Este es un ejemplar de world cinema, pese a que es primermundista. Esos granjeros rústicos en el contexto europeo tienen mucho mayor poder adquisitivo que la mayoría de nosotros en Uruguay: han sido educados y cada uno posee su camioneta moderna, su cuatriciclo, su tractor, su casa sólida y relativamente amplia. La catástrofe económica causada por la epidemia implica para ellos una muy incómoda necesidad de replantearse la vida, pero nunca llegan a acecharlos el hambre ni el desalojo forzado. El mundo en el que viven es, de todos modos, desconocido para la mayoría de los espectadores de cine. Uno de los rasgos más notables de la película es la forma en que recuerda la existencia, aun en plena Europa -y aunque sea sólo en un par de viejos-, de un tipo de vínculo “indígena” con la tierra, los animales y los ancestros.
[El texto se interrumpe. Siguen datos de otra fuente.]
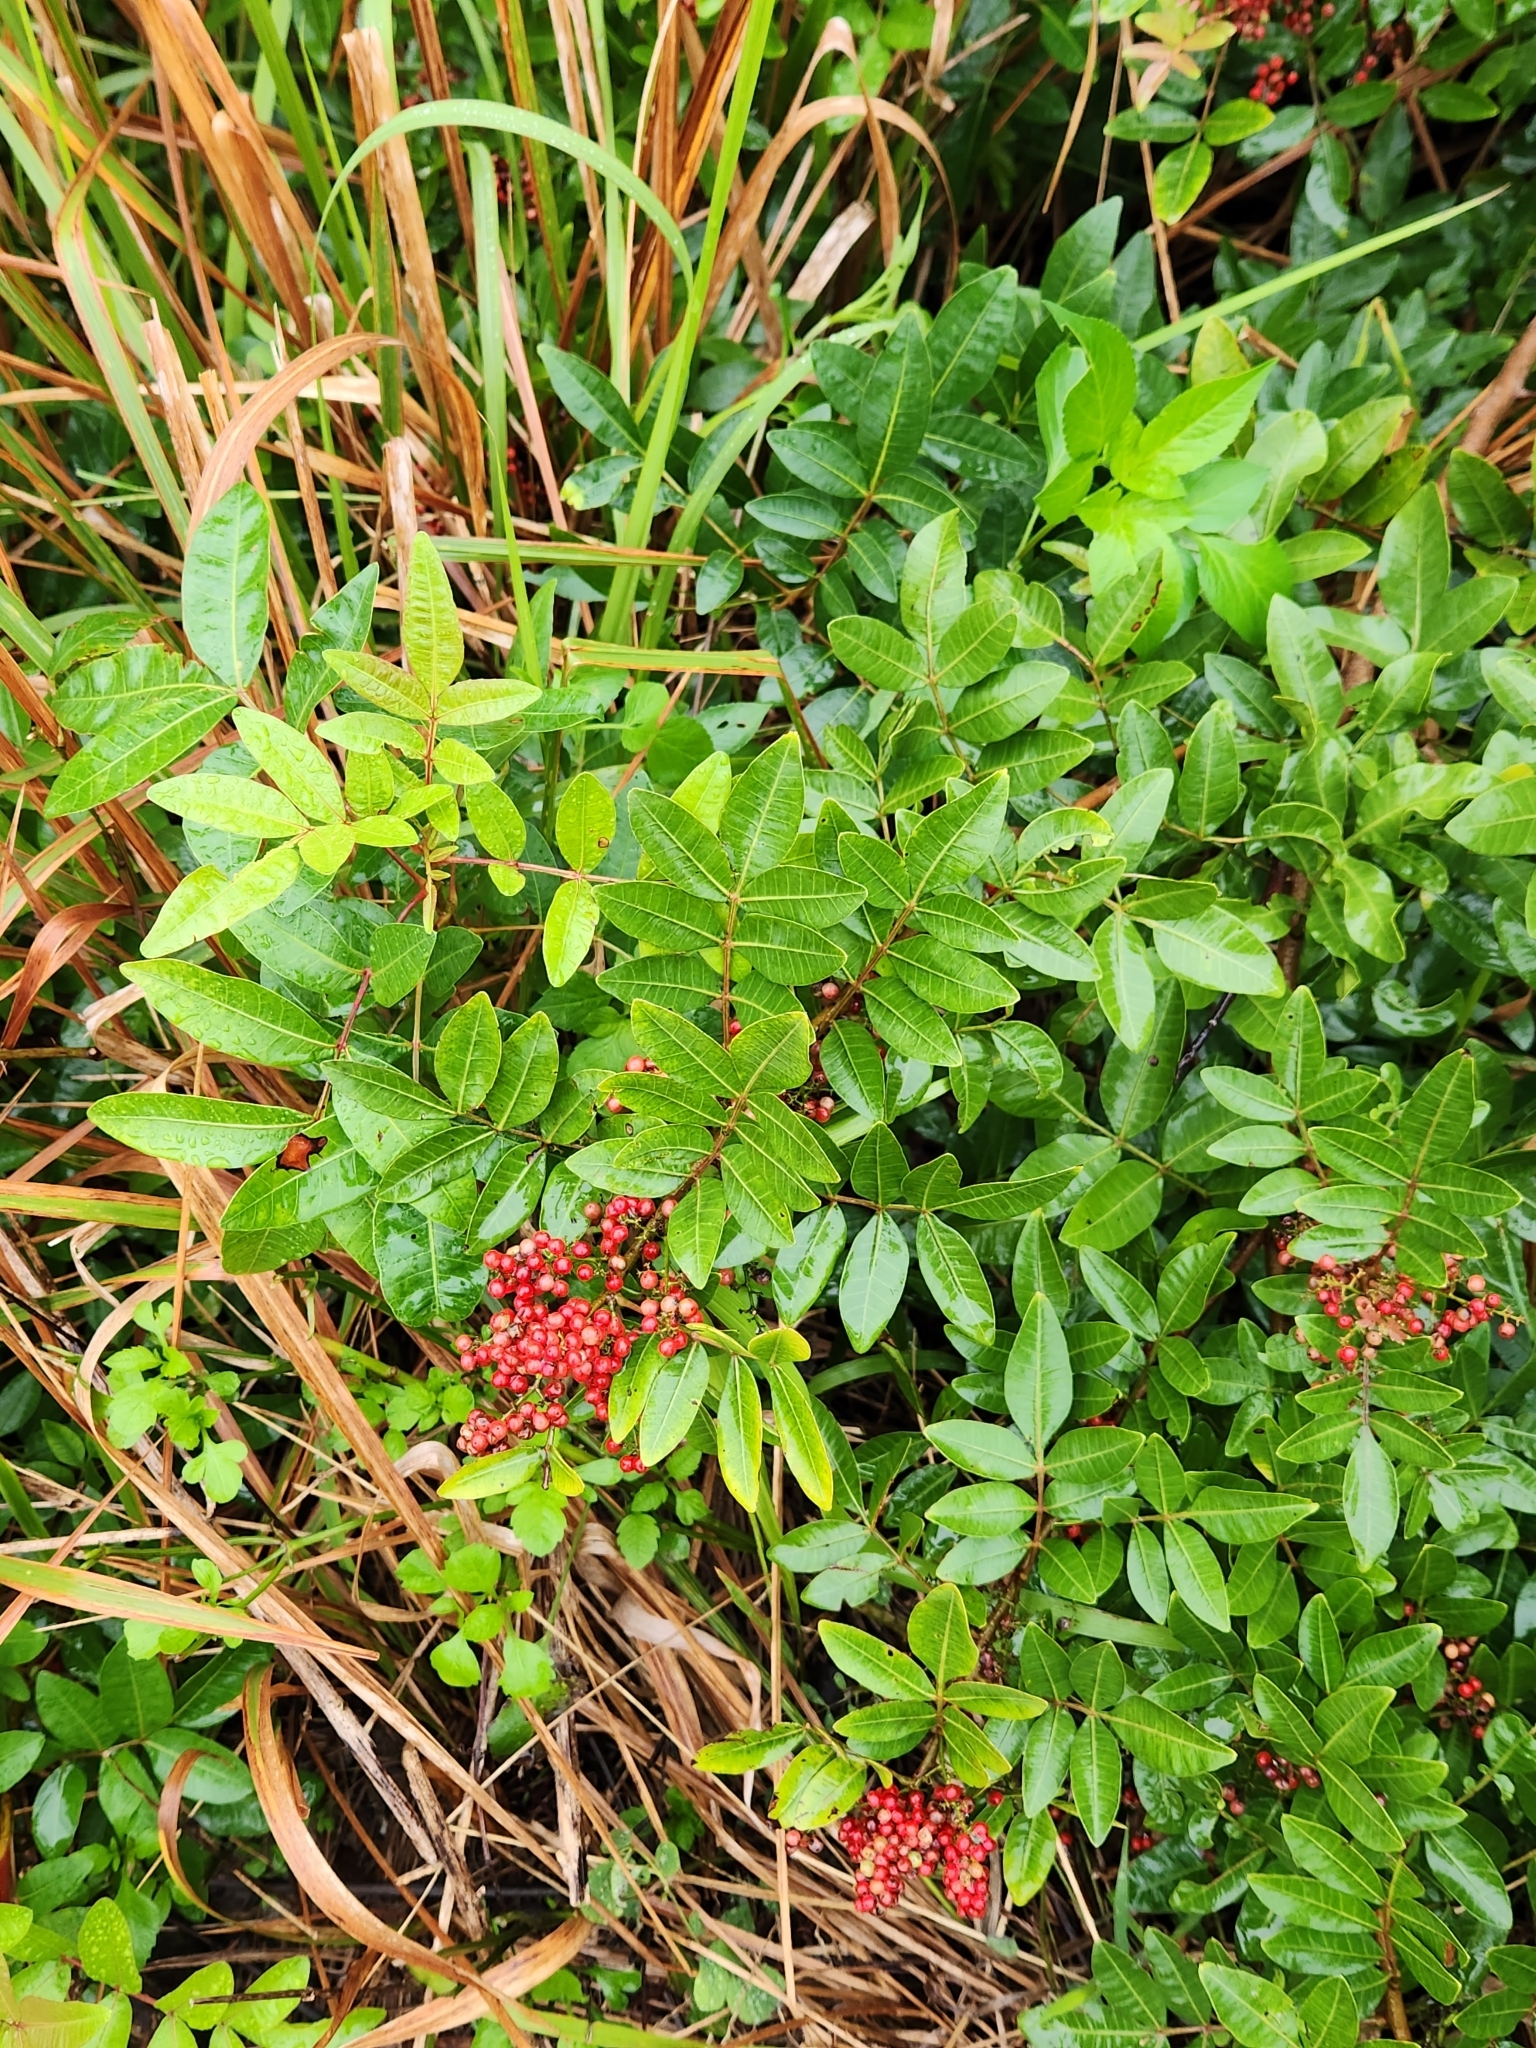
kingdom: Plantae
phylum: Tracheophyta
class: Magnoliopsida
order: Sapindales
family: Anacardiaceae
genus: Schinus
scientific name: Schinus terebinthifolia
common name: Brazilian peppertree
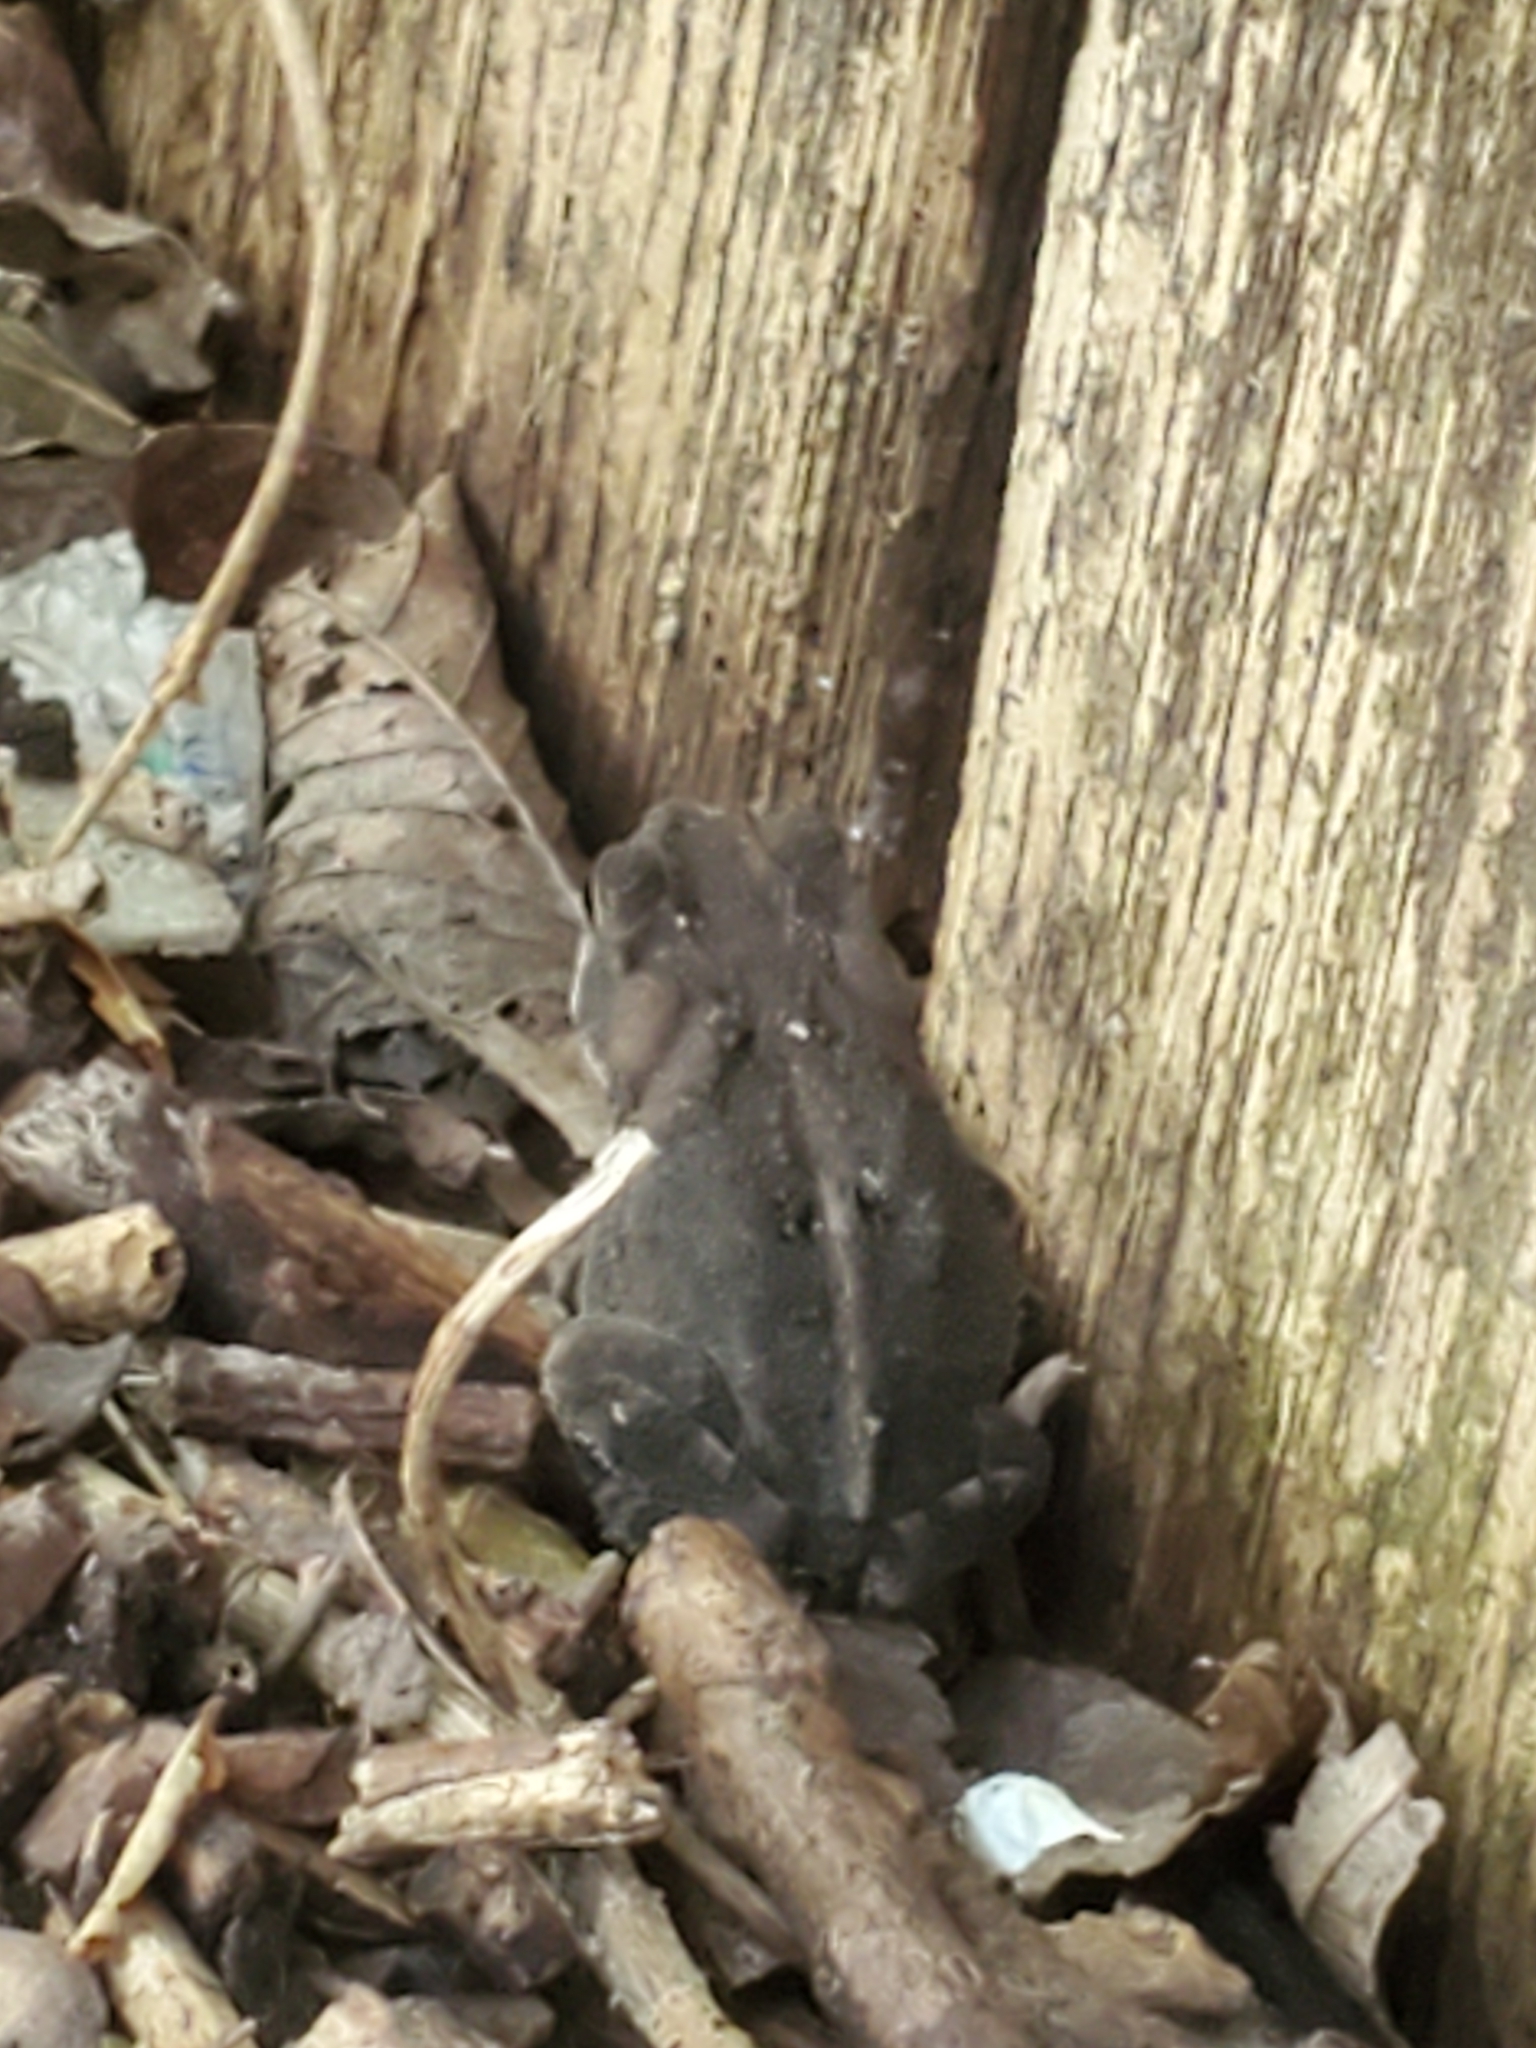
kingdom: Animalia
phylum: Chordata
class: Amphibia
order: Anura
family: Bufonidae
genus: Incilius
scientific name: Incilius nebulifer
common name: Gulf coast toad
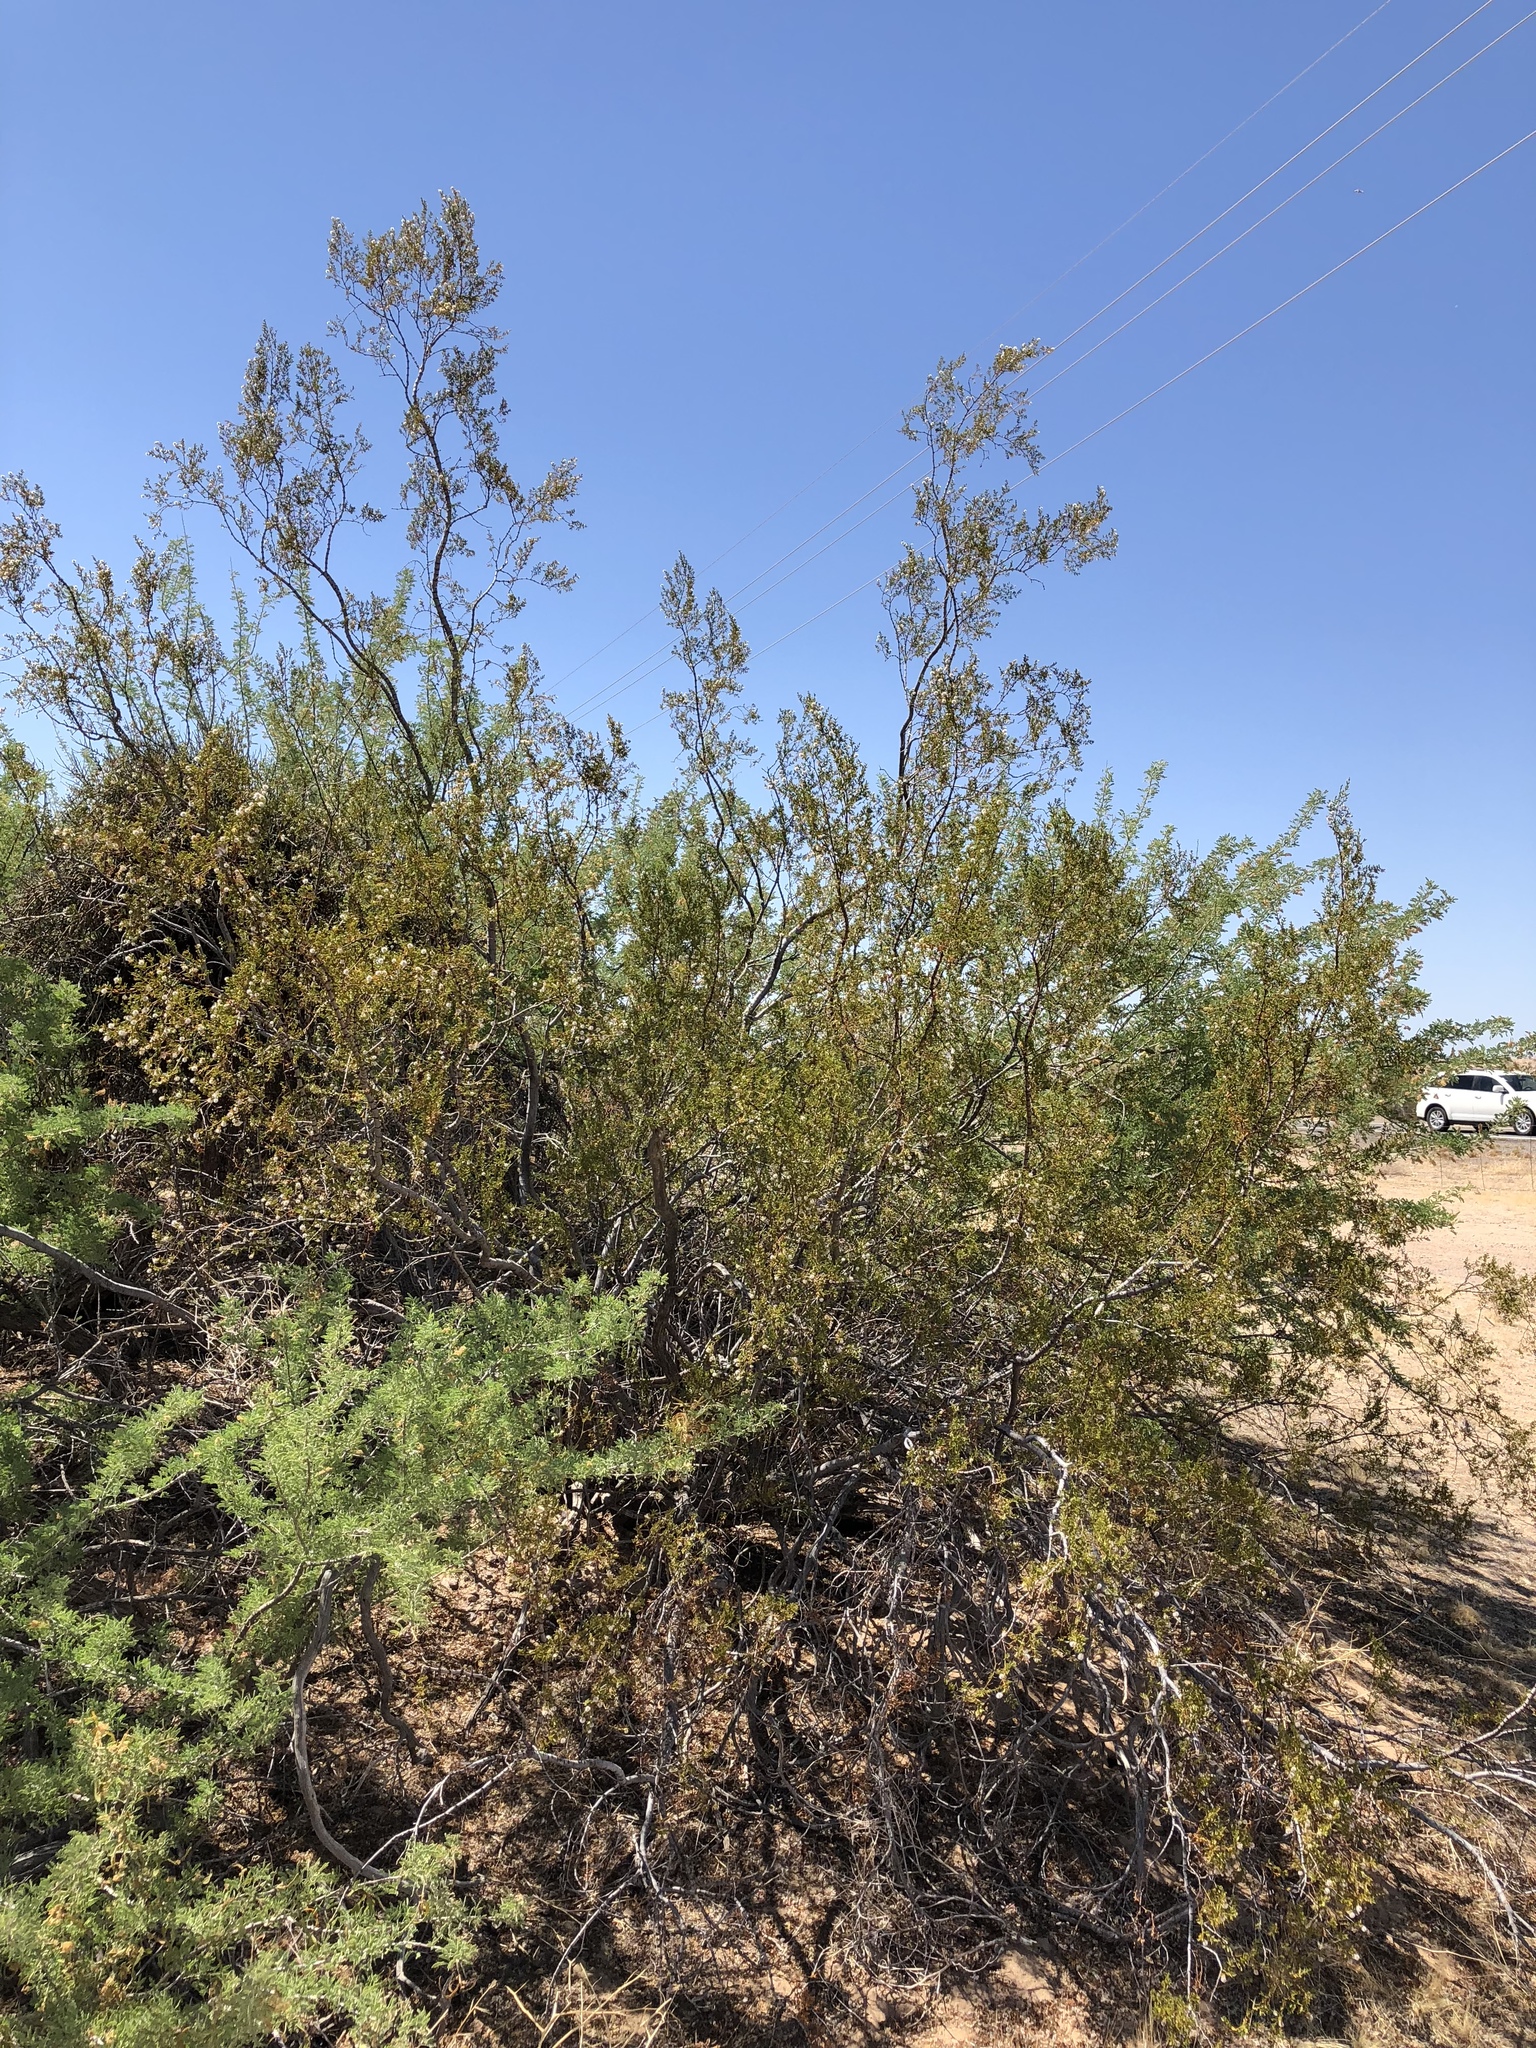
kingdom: Plantae
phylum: Tracheophyta
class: Magnoliopsida
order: Zygophyllales
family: Zygophyllaceae
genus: Larrea
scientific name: Larrea tridentata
Es una actitud vital, no tiene nada de místico. La película observa ese elemento con simpatía, con admiración y con cierta tristeza por unos valores que se encuentran en peligro de inminente extinción.

Al igual que Gummi y Kiddi, Rams... no deplora que se desvanezca un tiempo de prosperidad, que quizá sea sucedido por otros más opulentos, funcionales, con muchas más alternativas de entretenimiento, con más compañía humana. Pero registra que esos beneficios de la sociedad posindustrial suelen estar acompañados por un proceso de enajenación: el de la ganadería tecnocrática en la que la tierra pasa a ser sólo una propiedad, los animales son bienes y el trabajo es un proceso para costear el ocio entretenido. Aunque pocos de nosotros consideramos seriamente abdicar de los placeres derivados de la sociedad consumista, podemos palpar, por medio de este film, un enorme empobrecimiento en algunos significados vinculados con la pertenencia, el compromiso con el trabajo y la personalización de los seres vivos que nos rodean y de los que dependemos.

Esta deliciosa película de tono modesto ganó, entre otros premios, el Un Certain Regard del Festival de Cannes, fue vendida a más de 40 países y en algunos de ellos tuvo un muy buen desempeño de boletería.

Rams: la historia de dos hermanos y ocho ovejas (Hrútar)

Dirigida por Grímur Hákonarson. Islandia/Dinamarca/Noruega/Polonia, 2015. Con Sigurour Sigurjónsson, Theodór Júlíusson y Charlotte Bøving. Cinemateca 18.